# Metin:
┌──

Year 2023, Volume: 6 Issue: 2, 38 - 48, 14.06.2024

Zafer Yaren Musa İşnas Deniz İrtem Kartal İsmail Çelik

https://doi.org/10.57244/dfbd.1485888

Abstract

Bitkiler yüzyıllardır gıda, ısınma, barınma, parfümeri, kozmetik, ilaç, yaraların iyileştirilmesi ve en önemlisi de hastalıkların tedavisi gibi farklı alanlarda kullanılmaktadırlar. Sahip olduğu coğrafi konumdan dolayı zengin bir bitki örtüsüne sahip olan Türkiye, birçok tıbbi bitkiye de ev sahipliği yapmaktadır. Artemisia L, Asteraceae familyasına ait olan, yaklaşık 1000 cins ve 20000’ den fazla türe sahip, küçük ot ve çalılardan oluşan bir cinstir. Artemisia haussknechtii Bois. Türkiye’de geleneksel olarak “cilo yavşanı’’ olarak tanınır ve halk arasında mide rahatsızlıkları, bağırsak ağrıları, romatizma gibi çeşitli hastalıkların tedavisinde sıkça kullanılır. Tıbbi bitkilerde fenolik bileşik, flavonoid gibi fitokimyasal bileşikler yaygın olarak bulunmaktadır. Bu da tıbbi bitkilerin antioksidan aktiviteye sahip olduklarını göstermektedir. Bu çalışmanın amacı A. haussknechtii Bois. bitki yaprağının etanol ekstresinin antioksidan potansiyelini belirlemektir. Bunun için bir radikal uzaklaştırma deneyi (DPPH) ile total fenol ve total flavonoid miktarlarının belirlenmesi deneyleri uygulandı. Araştırma materyali olan A. haussknechtii, Hakkari ili Merkez ilçesi Taşbaşı Köyü Mevkiinde toplandı. Bitki ekstresinin antioksidan aktivitesi DPPH yöntemiyle incelendi. Toplam fenol ve toplam flavonoid miktarları sırasıyla Folin-Ciocalteu ve AlCl3 reaktifleri kullanılarak spektrofotometrik olarak belirlendi. Ekstreden %16 verim elde edildi. Bitki yaprağının etanol ekstresinin radikal süpürme aktivitelerine ait IC50 değeri 4.92±1.22 mg/ml olarak hesaplandı. Total fenolik madde içeriği 174.18±0.45 µg GAE/mg, toplam flavonoid madde içeriği ise 813.24±20.78 µg QE/mg ve 218.98±8.67 µg CE/mg olarak hesaplandı.

Keywords

Artemisia antioksidan fenolik bileşik

References

  • Alavi, M., Karimi, N. (2017). Characterization, antibacterial, total antioxidant, scavenging, reducing power and ion chelating activities of green synthesized silver, copper and titanium dioxide nanoparticles using Artemisia haussknechtii leaf extract. Artifical cells, nanomedicine, and bioteknology. 46(8), 2066–2081.

└──

# Kayıtlar:
┌──

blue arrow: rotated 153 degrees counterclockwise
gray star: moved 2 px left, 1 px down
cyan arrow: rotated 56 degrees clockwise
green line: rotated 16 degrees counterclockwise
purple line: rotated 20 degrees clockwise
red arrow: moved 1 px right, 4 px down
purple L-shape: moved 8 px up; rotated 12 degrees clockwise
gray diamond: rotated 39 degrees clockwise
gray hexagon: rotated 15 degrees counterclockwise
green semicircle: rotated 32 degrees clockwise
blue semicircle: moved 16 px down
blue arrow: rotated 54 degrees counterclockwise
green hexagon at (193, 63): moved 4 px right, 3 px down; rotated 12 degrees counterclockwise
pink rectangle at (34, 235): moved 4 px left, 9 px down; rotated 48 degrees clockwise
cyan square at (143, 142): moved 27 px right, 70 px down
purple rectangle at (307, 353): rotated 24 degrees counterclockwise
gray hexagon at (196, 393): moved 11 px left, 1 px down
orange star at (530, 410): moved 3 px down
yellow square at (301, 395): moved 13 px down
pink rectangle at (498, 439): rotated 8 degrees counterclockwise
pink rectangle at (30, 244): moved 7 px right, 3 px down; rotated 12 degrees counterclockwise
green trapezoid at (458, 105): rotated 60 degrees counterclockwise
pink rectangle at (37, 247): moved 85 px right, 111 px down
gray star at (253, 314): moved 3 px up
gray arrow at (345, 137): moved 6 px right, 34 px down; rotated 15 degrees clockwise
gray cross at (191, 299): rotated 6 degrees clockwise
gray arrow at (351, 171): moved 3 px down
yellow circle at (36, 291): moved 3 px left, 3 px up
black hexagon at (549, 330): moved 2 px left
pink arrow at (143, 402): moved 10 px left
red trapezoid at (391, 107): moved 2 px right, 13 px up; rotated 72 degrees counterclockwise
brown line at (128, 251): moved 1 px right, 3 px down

└──

# Yanıtlanacak sorular:
A) Artemisia haussknechtii metnine dayanarak aşağıdaki soruları yanıtlayın ve yanıtlarınızı aynı işaretlerle sıralayın.
(i) Araştırma materyali olan bitki nerede toplanmıştır?
(ii) Ekstreden yüzde kaç verim elde edilmiştir?
(iii) Total fenolik madde içeriği hangi değer olarak hesaplanmıştır?
B) Artemisia haussknechtii metnini son gösterilen cümleden sonrasıyla sürdürün.

# Görevlere göre yanıtlar:
A)
(i) Hakkari ili Merkez ilçesi Taşbaşı Köyü Mevkiinde.
(ii) %16.
(iii) 174.18±0.45 µg GAE/mg.

B)
  • Atak, E. ve Uslu, M.E. (2018). Fenolik bileşikler, ekstraksiyon metotları ve analiz yöntemleri. Soma Meslek Yüksek Okulu Teknik Bilimler Dergisi. 3(27), 39-48.
  • Balch, P. A. (2006). Prescription for nutritional healing. Penguin.10-12.
  • Carvalho, I. S., Cavaco, T., Brodelius, M. (2011). Phenolic composition and antioxidant capacity of six Artemisia species. Industrial crops and products, 33(2), 382-388.
  • Carvalho, I. S., Cavaco, T., Carvalho, L. M., Duque, P. (2010). Effect of photoperiod on flavonoid pathway activity in sweet potato (Ipomoea batatas (L.) Lam.) leaves. Eray, N., Kartal, D. I., Çelik, İ. (2020). Antioxidant Properties of Cichorium intybus L.(Chicory) Extracts and Their Cytotoxic Effects on HepG2 Cells. Yuzuncu Yil Universitesi Journal of Agricultural Sciences (YYU J Agr Sci), 30(3), 444-453.
  • Erlejman, A.G., Fraga, C.G., Oteiza, P.I. (2006). Procyanidins protect Caco-2 cells from bile acid- and oxidant-induced damage. Free Radic. 41(8), 1247–1256.
  • Göktaş, Ö., ve Gıdık, B. (2019). Tıbbi ve aromatik bitkilerin kullanım alanları. Bayburt Üniversitesi Fen Bilimleri Dergisi, 2(1), 145-151.
  • Hbika, A., Daoudi, N. E., Bouyanzer, A., Bouhrim, M., Mohti, H., Loukili, E. H., Mechchate, H., Al-Salahi, R., Nasr, F. A., Bnouham, M., Zaid, A. (2022). Artemisia absinthium L. Aqueous and ethyl acetate extracts: Antioxidant effect and potential activity in vitro and in vivo against pancreatic α-amylase and intestinal α- glucosidase. Pharmaceutics, 14(3), 481.
  • Heravi, M. J., ve Sereshti, H. (2007). Determination of essential oil components of Artemisia haussknechtii Boiss.s. using simultaneous hydrodistillation-static headspace liquid phase microextraction-gas chromatography mass spectrometry. Journal of Chromatography A, 1160(1-2), 81-89.
  • Hodgson, J. M., ve Croft, K. D. (2006). Dietary flavonoids: effects on endothelial function and blood pressure. Journal of the Science of Food and Agriculture, 86(15), 2492-2498.
  • Itidel, C., Chokri, M., Mohamed, B., ve Yosr, Z. (2013). Antioxidant activity, total phenolic and flavonoid content variation among Tunisian natural populations of Rhus tripartita (Ucria) Grande and Rhus pentaphylla Desf. Industrial Crops and Products, 51, 171- 177.
  • Kähkönen, M. P., Hopia, A. I., Vuorela, H. J., Rauha, J. P., Pihlaja, K., Kujala, T. S., Heinonen, M. (1999). Antioxidant activity of plant extracts containing phenolic compounds. Journal of agricultural and food chemistry, 47(10), 3954-3962.
  • Kurşat, M., Civelek, Ş. (2011). Türkiye’de doğal olarak yetişen Artemisia L. cinsine ait üç türün morfolojik özellikleri bakımından incelenmesi. Artvin Çoruh Üniversitesi Orman Fakültesi Dergisi, 12(19), 15-25.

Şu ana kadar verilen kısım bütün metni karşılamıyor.